Bruno CarvalhoVIEW PROFILE →
O sonho do 'Pix global': como fintechs brasileiras querem exportar a revolução dos pagamentos com stablecoins
Depois de conquistar o Brasil com o Pix, empresas como a NoxPay e a LiberPay miram um objetivo ainda mais ambicioso: usar as stablecoins para criar uma infraestrutura de pagamentos instantâneos que funcione entre países, um verdadeiro 'Pix global'.
O Pix transformou de forma radical a maneira como o brasileiro lida com o dinheiro, tornando as transferências instantâneas e gratuitas parte do cotidiano. Agora, um grupo de fintechs nacionais quer levar essa mesma lógica para o mundo inteiro, e o Brasil quer estar no centro dessa transformação, apostando em uma tecnologia surpreendente.
A ambição do 'Pix global'
No coração dessa nova corrida está a ideia de replicar o sucesso do Pix em escala internacional. A fintech brasileira NoxPay, por exemplo, tem um objetivo declarado e audacioso: transformar as stablecoins naquilo que ela mesma chama de um verdadeiro 'Pix global', capaz de cruzar fronteiras sem os entraves atuais.

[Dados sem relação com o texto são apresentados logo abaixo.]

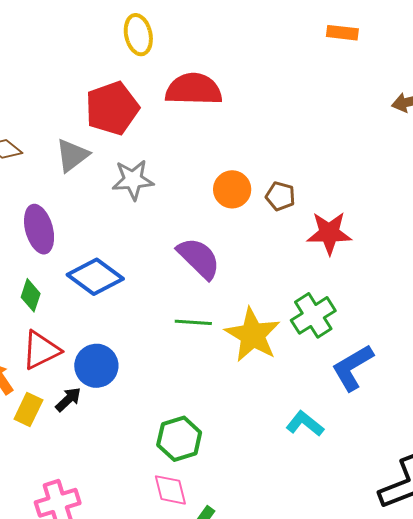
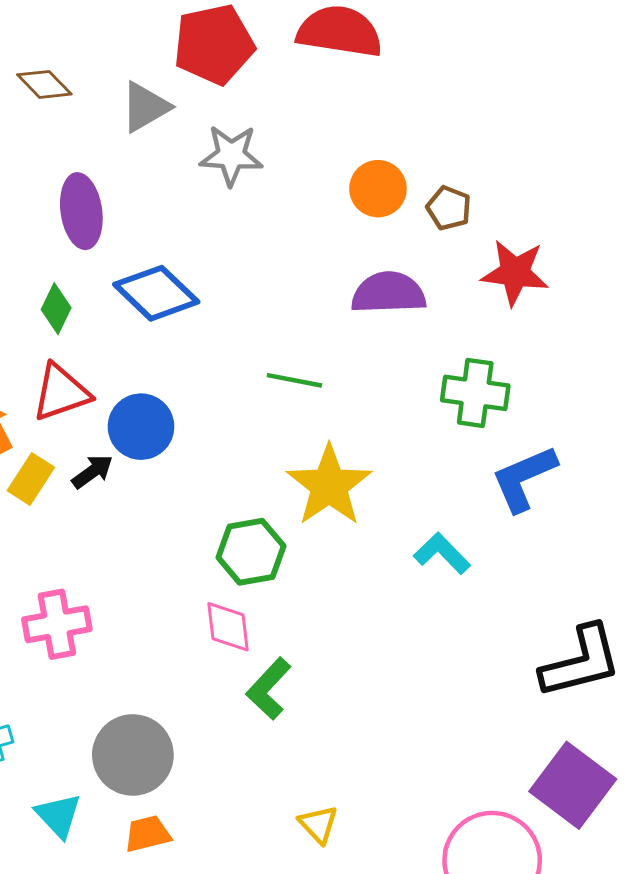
purple semicircle: (199, 258) -> (388, 293), moved, turned -54
green cross: (313, 315) -> (475, 393), turned 33
yellow star: (253, 335) -> (329, 486), moved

A proposta é que essas moedas digitais se tornem a moeda de trabalho para negócios que operam em vários países, permitindo que empresas vendam, contratem e paguem seus fornecedores no exterior com a mesma facilidade de uma transferência local. É uma tentativa de eliminar a burocracia e os altos custos dos pagamentos internacionais tradicionais.

A tecnologia por trás da ideia
Para tornar essa visão realidade, as empresas apostam em soluções práticas e acessíveis. A LiberPay, fundada em 2025, desenvolveu uma plataforma que permite realizar pagamentos por meio de QR Code e links, oferecendo suporte a stablecoins amplamente conhecidas, como o USDC e o USDT, atreladas ao dólar americano.

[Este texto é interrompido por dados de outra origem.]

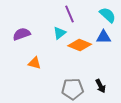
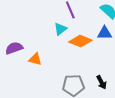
purple semicircle: (22, 34) -> (14, 48), moved

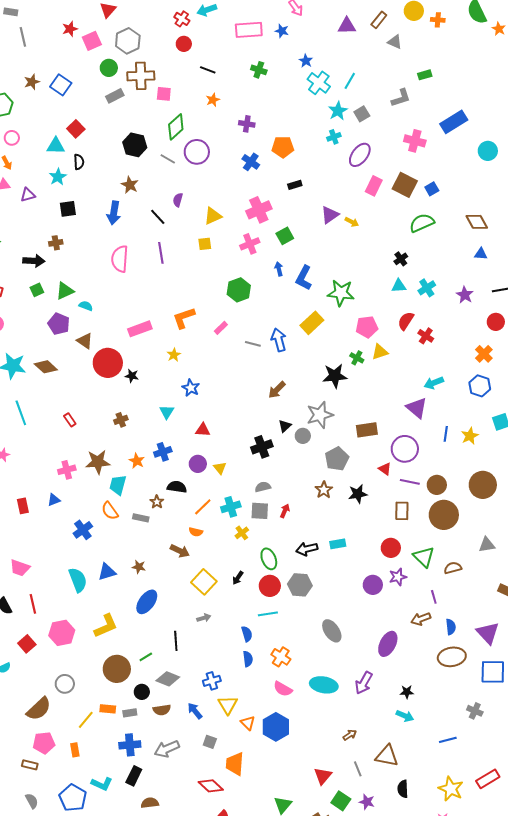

O uso do QR Code, ferramenta já tão familiar aos brasileiros graças ao próprio Pix, é estratégico. Ele reduz a barreira de entrada e torna a experiência de pagar com criptomoedas quase idêntica à de qualquer transação digital cotidiana, aproximando uma tecnologia complexa do usuário comum e das pequenas empresas.
Um terreno fértil chamado Brasil
Não é por acaso que essas inovações florescem justamente em solo brasileiro, pois o país oferece um ambiente excepcionalmente favorável. Segundo o Banco Central, mais de 170 milhões de brasileiros já utilizaram o Pix, que movimentou mais de 7 bilhões de transações apenas no mês de maio de 2026, um número que revela uma população já habituada ao digital.
Além dessa familiaridade com pagamentos instantâneos, os brasileiros demonstram um apetite enorme por moedas digitais estáveis. As stablecoins já representam cerca de 80 por cento de todo o volume declarado de criptoativos no Brasil, com aproximadamente 1,13 trilhão de reais em operações registradas entre agosto de 2019 e dezembro de 2025.
O debate ganha o palco
Toda essa efervescência tem um ponto de encontro importante no calendário do setor. O evento Blockchain.RIO 2026, realizado nos dias 12 e 13 de agosto no ExpoRio, no Rio de Janeiro, reuniu discussões sobre regulação, tokenização, stablecoins e, claro, o futuro dos pagamentos globais, consolidando a cidade como um polo de inovação.
Foi justamente nesse ambiente que empresas como a LiberPay apresentaram suas infraestruturas para pagamentos com criptomoedas e stablecoins. Encontros como esse são cruciais para conectar empreendedores, investidores e reguladores, acelerando o amadurecimento de um mercado que ainda está desenhando suas próprias regras.
As regras do jogo
E é sobre essas regras que repousa boa parte do futuro dessas iniciativas, já que a solidez de um sistema financeiro depende da clareza regulatória. No Brasil, as Resoluções 519, 520 e 521 do Banco Central entraram em vigor em fevereiro de 2026, criando um regime de autorização específico para as chamadas prestadoras de serviços de ativos virtuais.
Esse arcabouço legal, ao trazer mais segurança e supervisão para o setor, tende a fortalecer justamente as empresas sérias que buscam construir soluções duradouras. Se a aposta das fintechs brasileiras der certo, o país pode não apenas ter revolucionado seus próprios pagamentos, mas também exportar para o mundo um novo modelo de mover dinheiro através das fronteiras.